Write the lines of the records from the one containing "Required after each" through the one containing "361.2], [0, 0, 1]] dist [-0.030772, 0.002940]" as a JSON list of strings, one string per line, with blank lines and the pictures left out.

■ **MATERIAL PROVIDED**:
◆ ◆ ◆ ◆ ◆

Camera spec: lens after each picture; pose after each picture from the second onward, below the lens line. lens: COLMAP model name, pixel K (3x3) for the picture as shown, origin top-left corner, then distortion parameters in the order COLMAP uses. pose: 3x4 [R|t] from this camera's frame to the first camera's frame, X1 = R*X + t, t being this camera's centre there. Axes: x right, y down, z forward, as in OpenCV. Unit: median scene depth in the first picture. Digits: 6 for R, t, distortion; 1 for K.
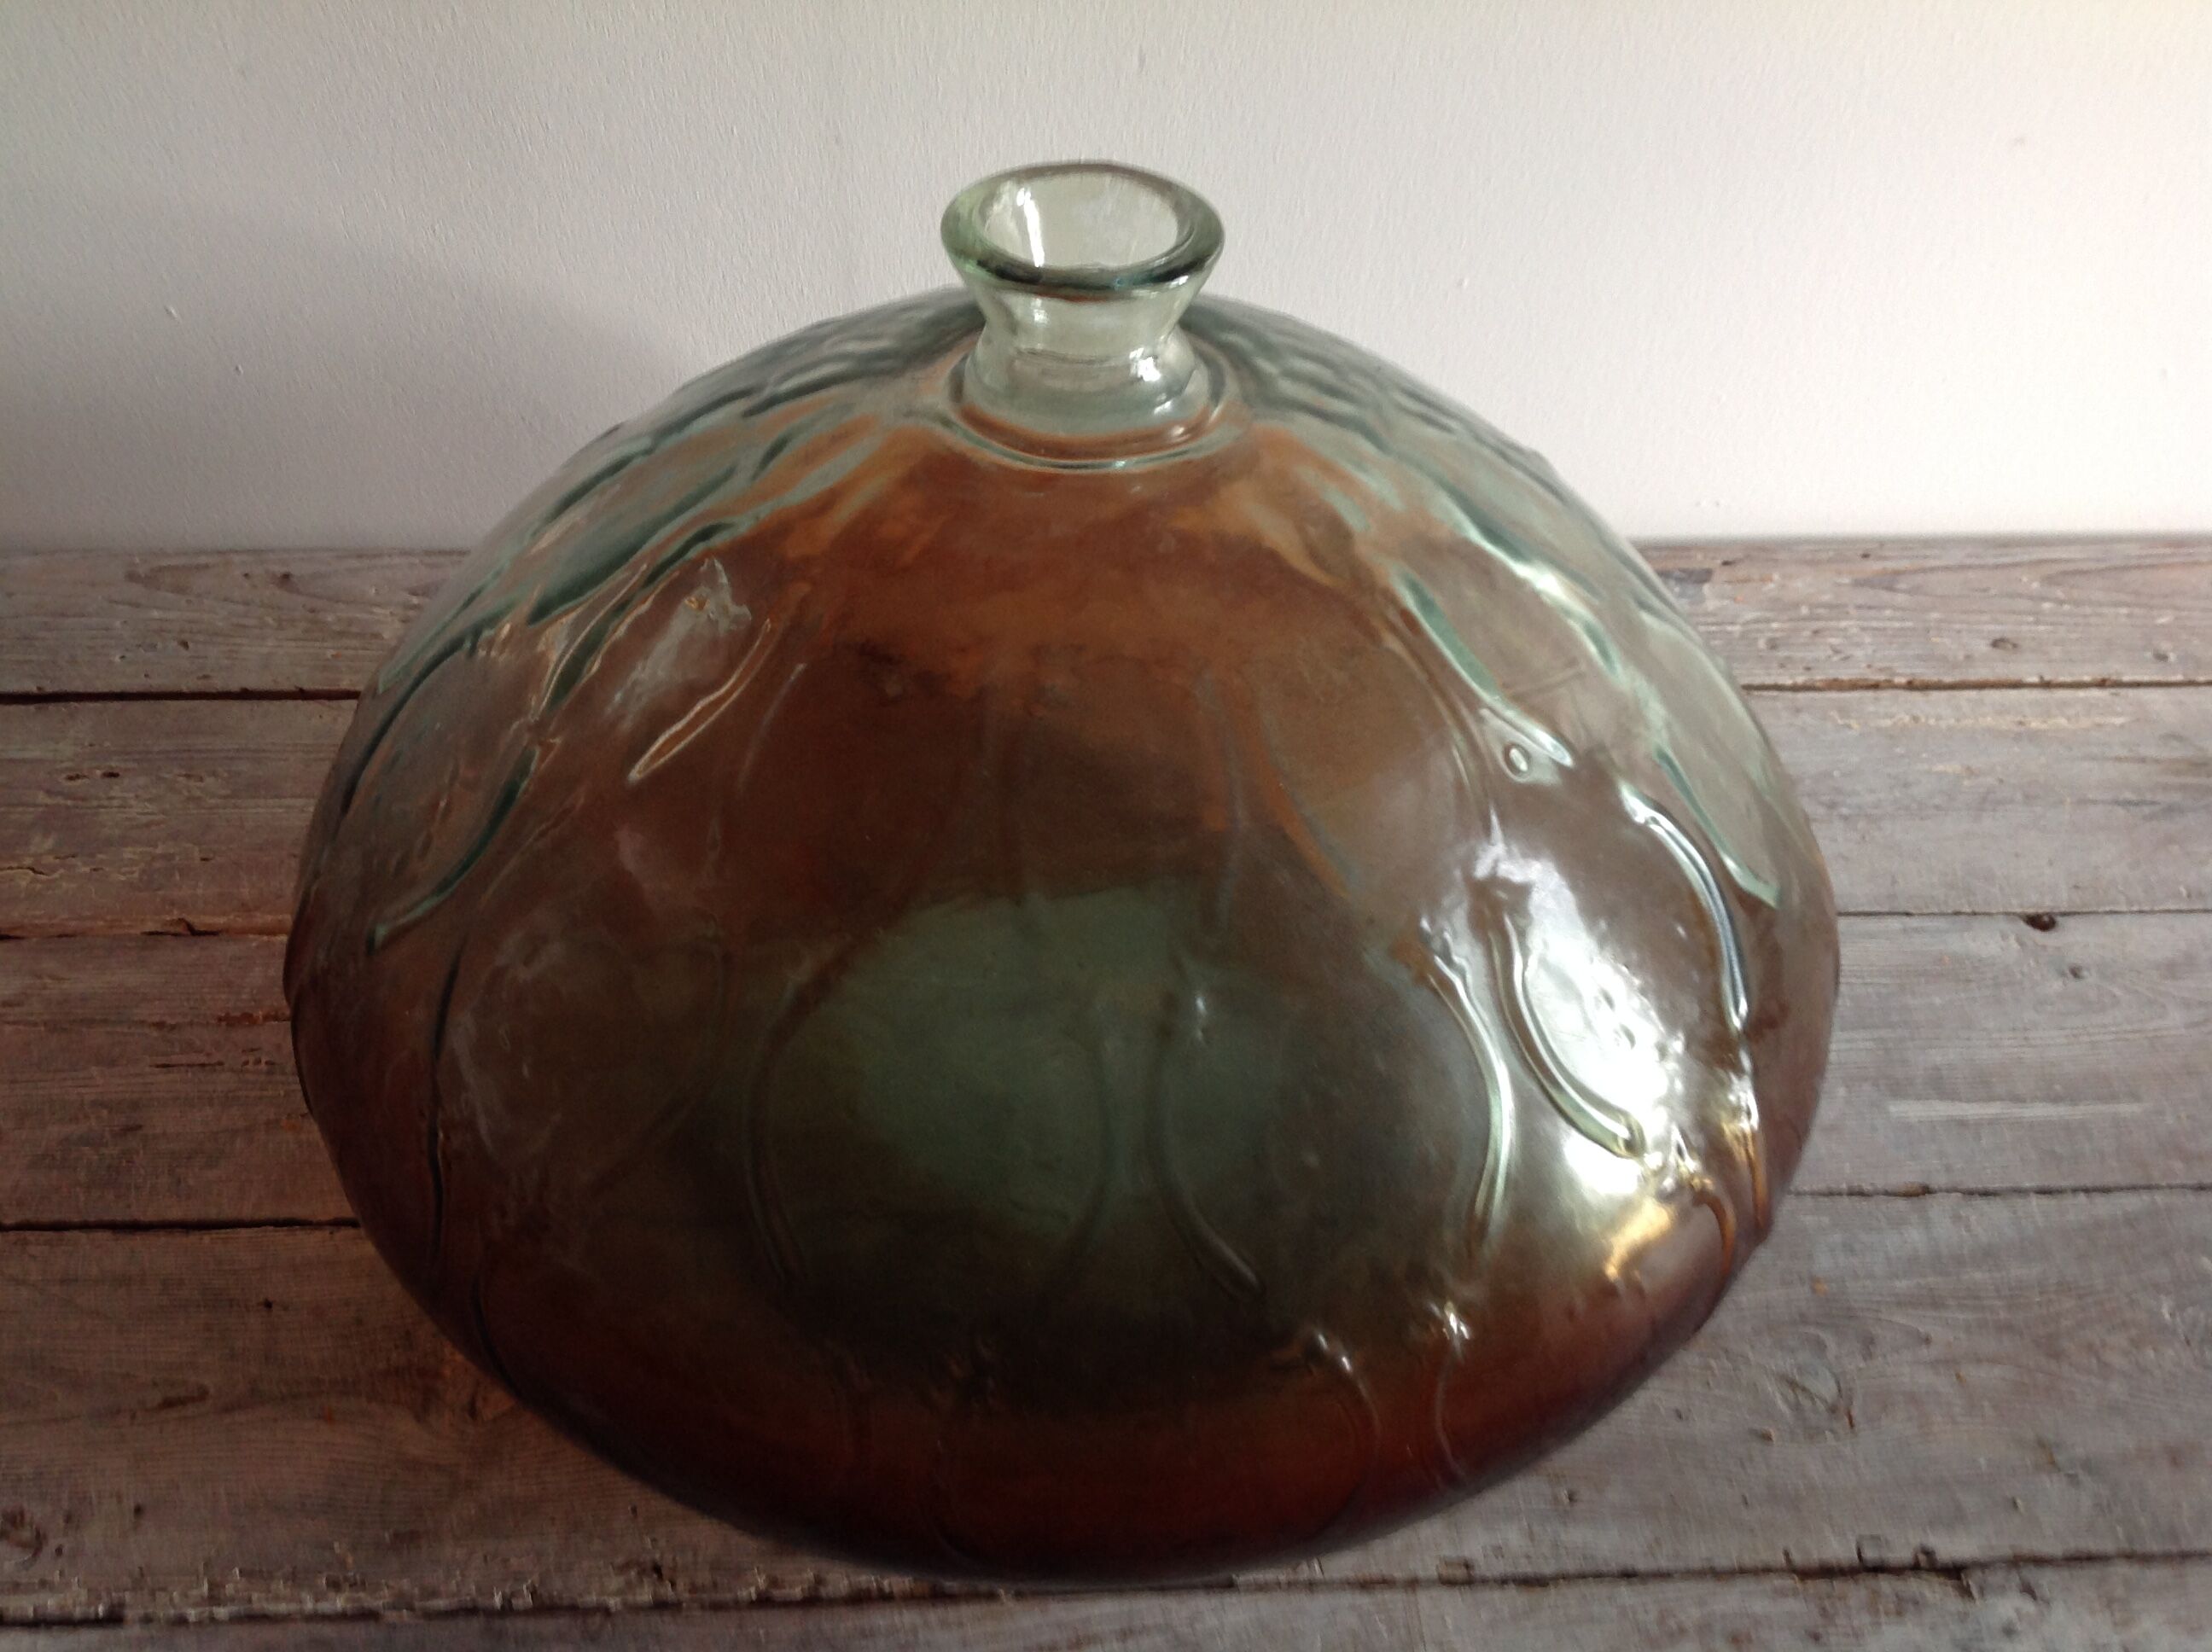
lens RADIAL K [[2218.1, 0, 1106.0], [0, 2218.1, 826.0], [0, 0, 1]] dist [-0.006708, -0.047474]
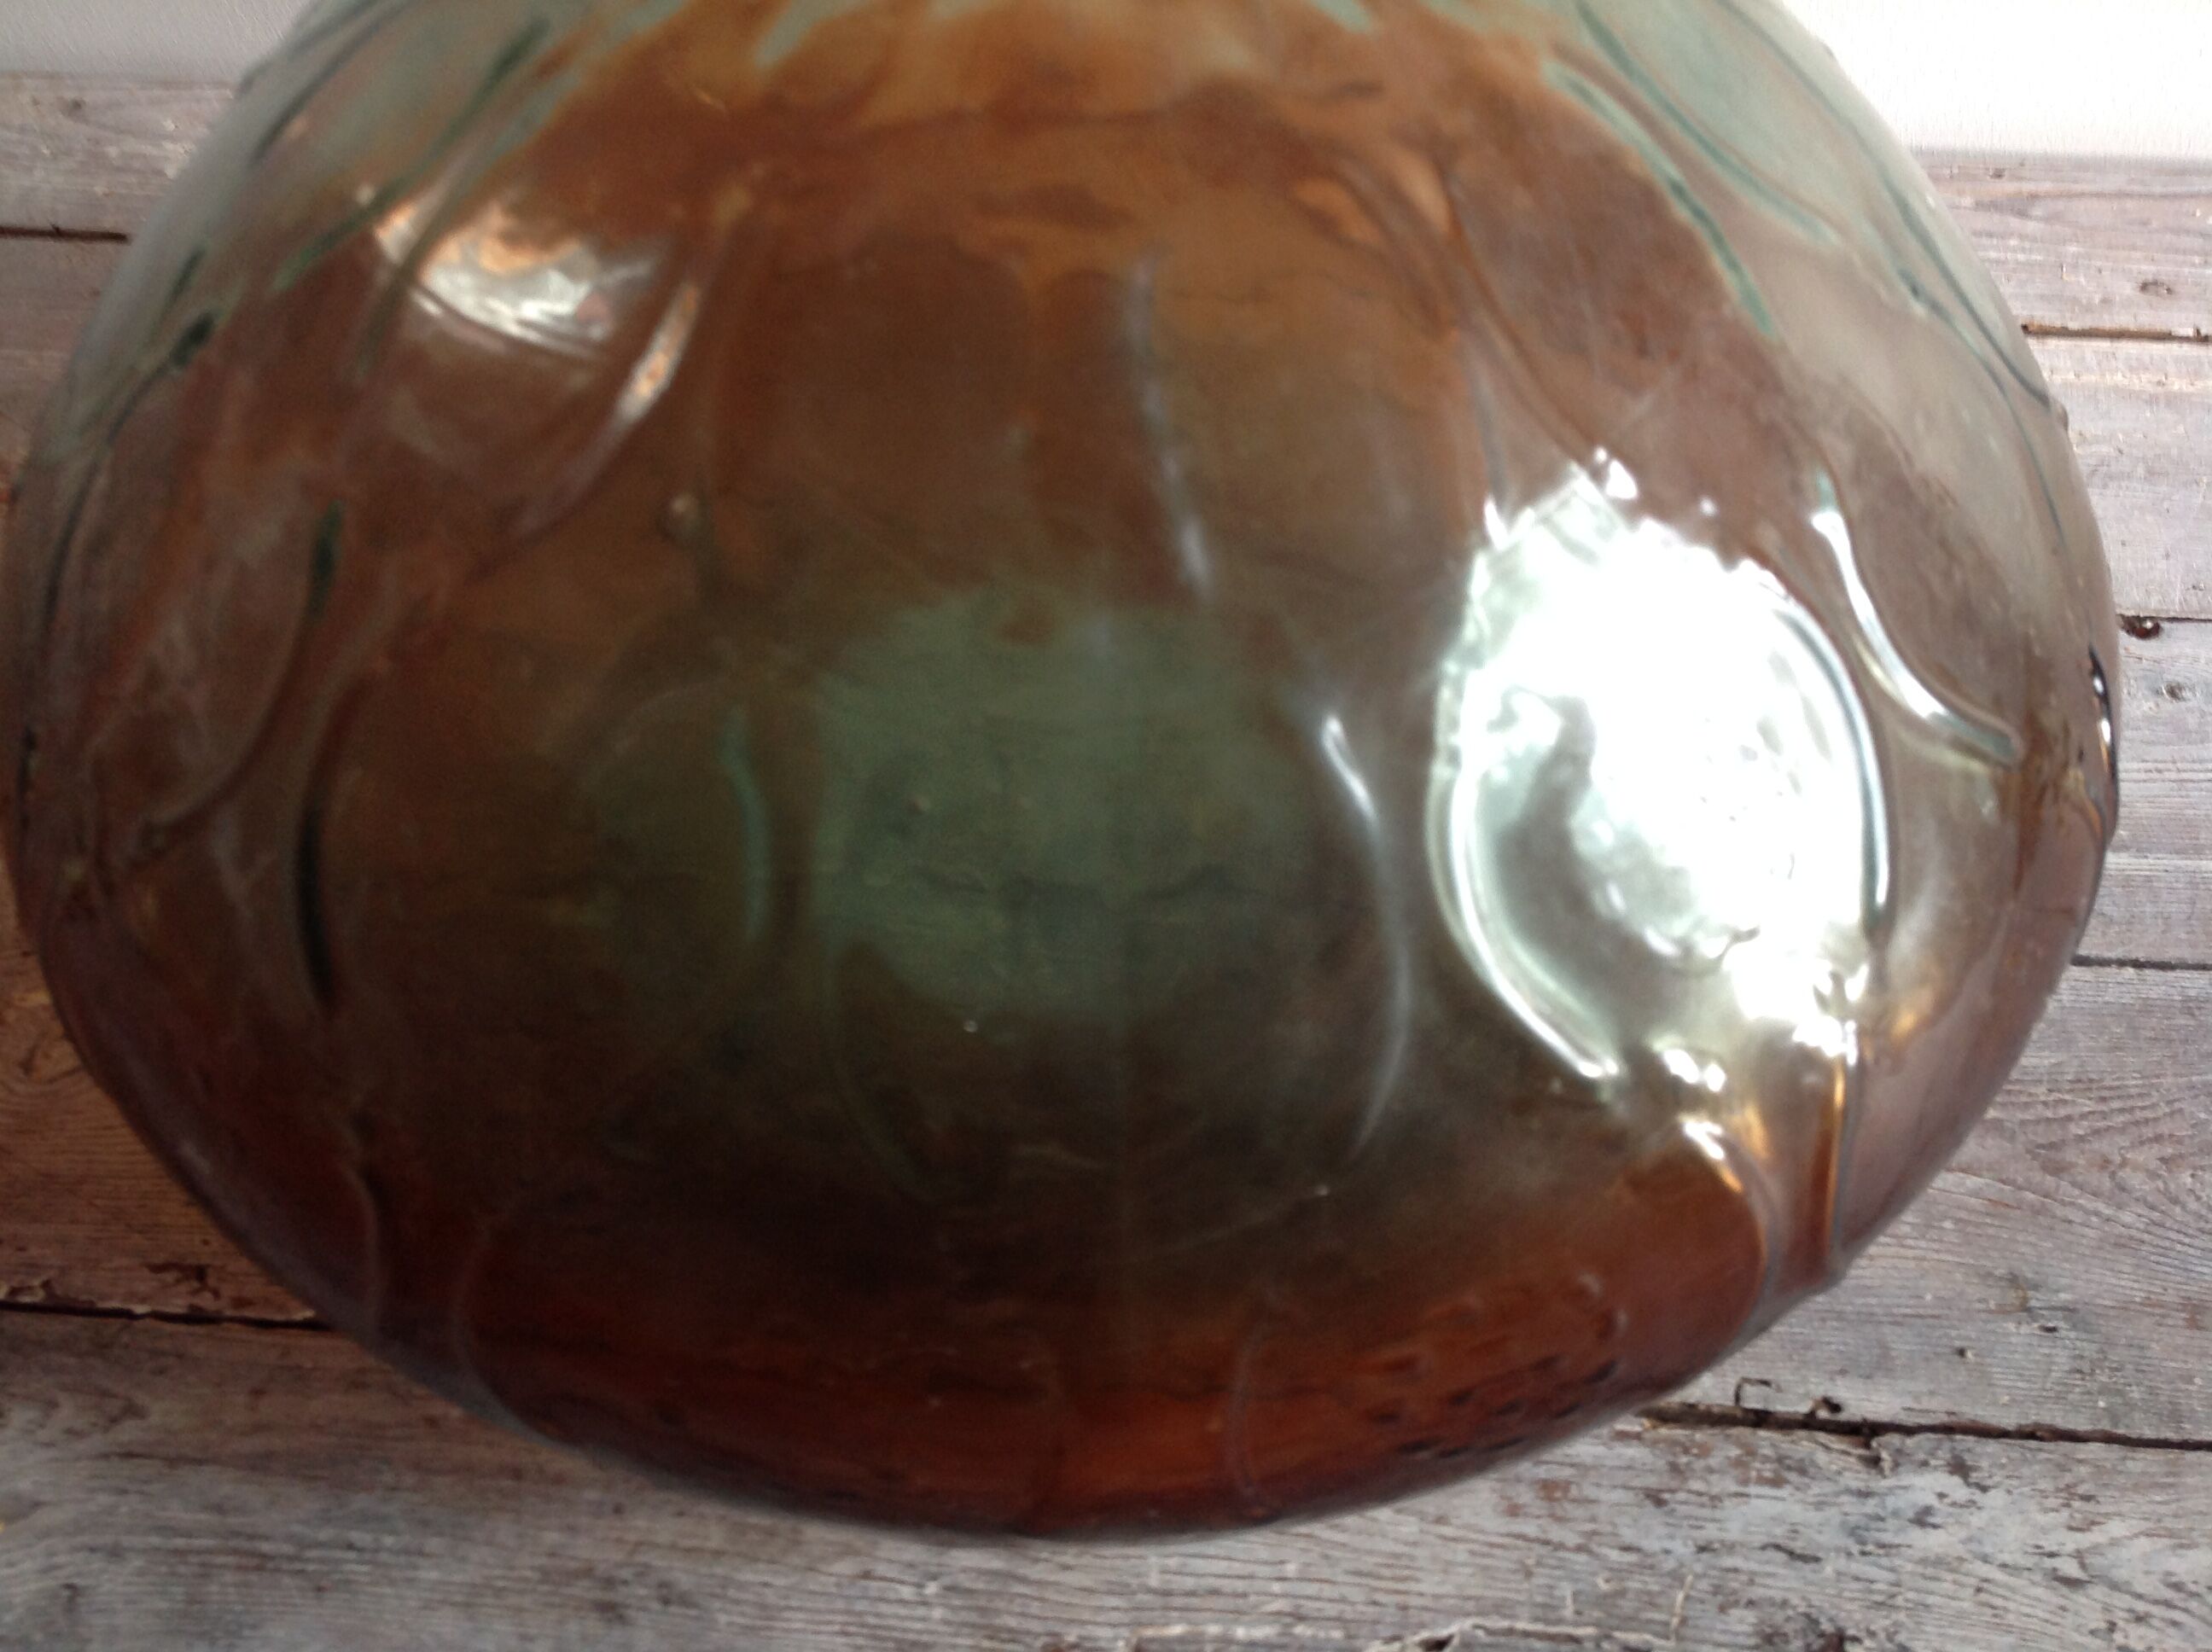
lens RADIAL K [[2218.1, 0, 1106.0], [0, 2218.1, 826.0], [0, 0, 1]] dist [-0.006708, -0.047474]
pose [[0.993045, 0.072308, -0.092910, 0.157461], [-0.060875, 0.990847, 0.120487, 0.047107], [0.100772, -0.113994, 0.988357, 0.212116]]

◆ ◆ ◆ ◆ ◆

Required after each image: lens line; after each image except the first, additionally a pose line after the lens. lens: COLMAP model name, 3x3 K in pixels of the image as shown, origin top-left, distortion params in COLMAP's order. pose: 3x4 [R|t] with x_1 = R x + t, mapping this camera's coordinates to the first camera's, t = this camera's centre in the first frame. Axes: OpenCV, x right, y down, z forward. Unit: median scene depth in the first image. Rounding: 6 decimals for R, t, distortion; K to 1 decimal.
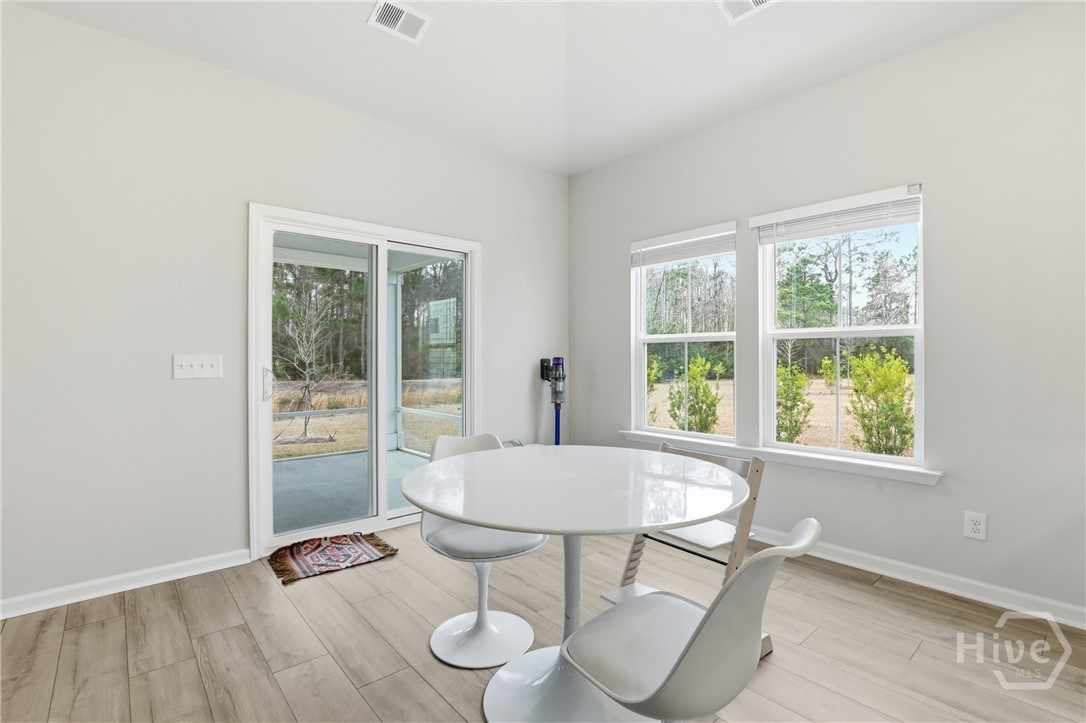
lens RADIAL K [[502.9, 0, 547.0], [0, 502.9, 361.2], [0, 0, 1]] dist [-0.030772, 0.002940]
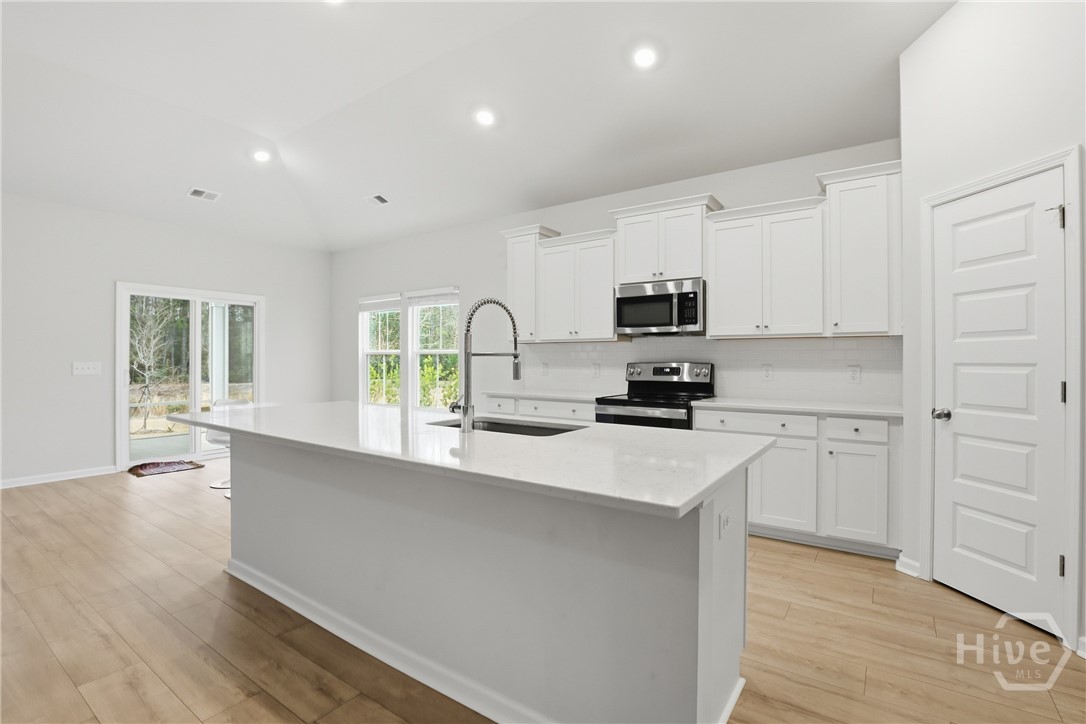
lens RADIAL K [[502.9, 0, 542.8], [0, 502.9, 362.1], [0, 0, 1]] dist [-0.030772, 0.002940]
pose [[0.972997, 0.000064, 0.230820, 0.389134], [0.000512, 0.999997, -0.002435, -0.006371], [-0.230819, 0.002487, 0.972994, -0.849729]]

◆ ◆ ◆ ◆ ◆

■ **OUTPUT OF THE EXERCISE**:
[
  "Required after each image: lens line; after each image except the first, additionally a pose line after the lens. lens: COLMAP model name, 3x3 K in pixels of the image as shown, origin top-left, distortion params in COLMAP's order. pose: 3x4 [R|t] with x_1 = R x + t, mapping this camera's coordinates to the first camera's, t = this camera's centre in the first frame. Axes: OpenCV, x right, y down, z forward. Unit: median scene depth in the first image. Rounding: 6 decimals for R, t, distortion; K to 1 decimal.",
  "lens RADIAL K [[502.9, 0, 547.0], [0, 502.9, 361.2], [0, 0, 1]] dist [-0.030772, 0.002940]"
]